SOURCE MATERIAL:

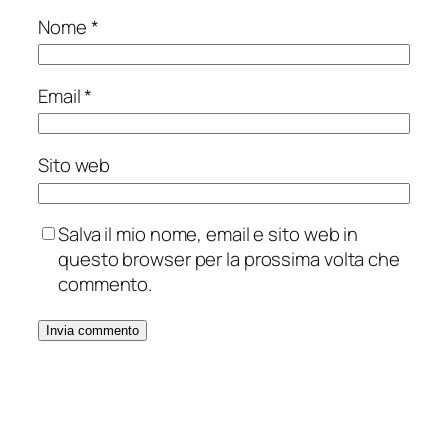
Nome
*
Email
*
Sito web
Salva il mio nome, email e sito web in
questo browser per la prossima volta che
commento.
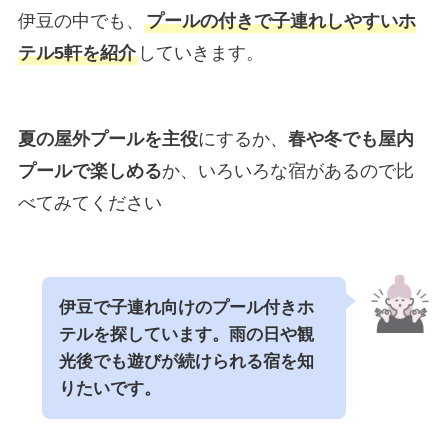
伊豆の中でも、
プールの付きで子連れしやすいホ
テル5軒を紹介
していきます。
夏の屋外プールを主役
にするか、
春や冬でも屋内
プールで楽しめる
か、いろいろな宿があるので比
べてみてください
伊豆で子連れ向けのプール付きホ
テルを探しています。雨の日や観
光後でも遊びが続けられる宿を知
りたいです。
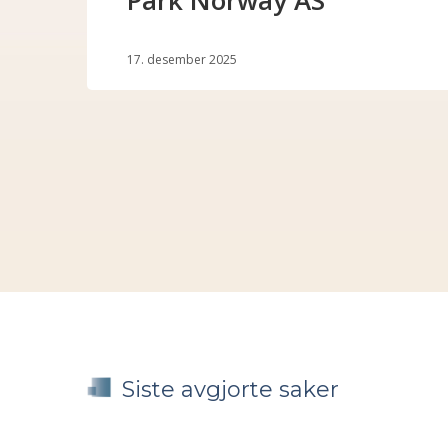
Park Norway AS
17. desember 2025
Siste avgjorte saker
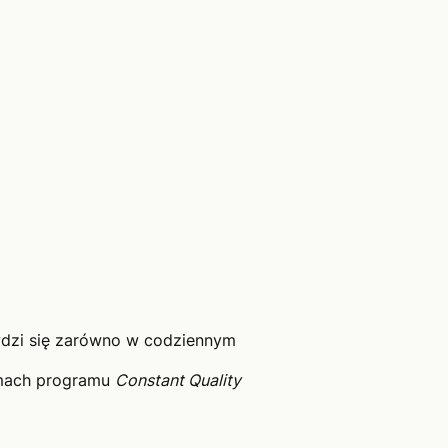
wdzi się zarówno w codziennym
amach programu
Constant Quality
==
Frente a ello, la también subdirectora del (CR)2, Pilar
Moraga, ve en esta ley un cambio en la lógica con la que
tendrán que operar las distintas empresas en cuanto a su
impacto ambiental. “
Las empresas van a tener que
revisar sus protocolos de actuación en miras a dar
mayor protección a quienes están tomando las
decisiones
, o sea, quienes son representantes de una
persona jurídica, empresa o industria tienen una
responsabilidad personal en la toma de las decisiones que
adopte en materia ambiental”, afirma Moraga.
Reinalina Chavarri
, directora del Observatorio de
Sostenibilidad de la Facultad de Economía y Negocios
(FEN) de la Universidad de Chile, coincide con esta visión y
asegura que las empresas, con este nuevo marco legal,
* * *
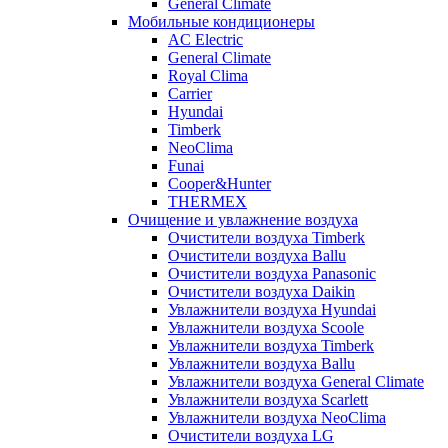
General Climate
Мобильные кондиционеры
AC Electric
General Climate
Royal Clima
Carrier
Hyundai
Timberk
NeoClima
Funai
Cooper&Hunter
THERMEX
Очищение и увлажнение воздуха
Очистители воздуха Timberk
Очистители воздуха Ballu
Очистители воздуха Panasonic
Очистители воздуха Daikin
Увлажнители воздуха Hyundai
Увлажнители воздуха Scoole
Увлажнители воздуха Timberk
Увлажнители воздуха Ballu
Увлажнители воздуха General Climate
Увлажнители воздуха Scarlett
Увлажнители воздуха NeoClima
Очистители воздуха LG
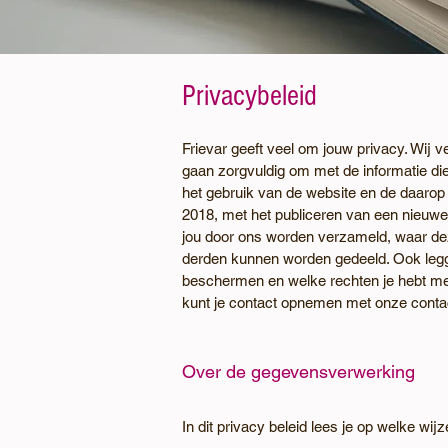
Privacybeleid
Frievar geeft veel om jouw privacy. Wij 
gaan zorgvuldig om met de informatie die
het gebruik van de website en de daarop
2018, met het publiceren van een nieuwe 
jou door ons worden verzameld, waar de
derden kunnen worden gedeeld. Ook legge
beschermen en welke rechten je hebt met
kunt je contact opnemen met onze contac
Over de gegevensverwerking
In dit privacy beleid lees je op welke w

EXERCISE AIM: Work from the entries above. Set down exactly and only the lines from the line with "Park Norway AS" to the line with "Constant Quality", both included, and leave the pictures out.

ANSWER BELOW:
Park Norway AS
17. desember 2025
Siste avgjorte saker
wdzi się zarówno w codziennym
amach programu
Constant Quality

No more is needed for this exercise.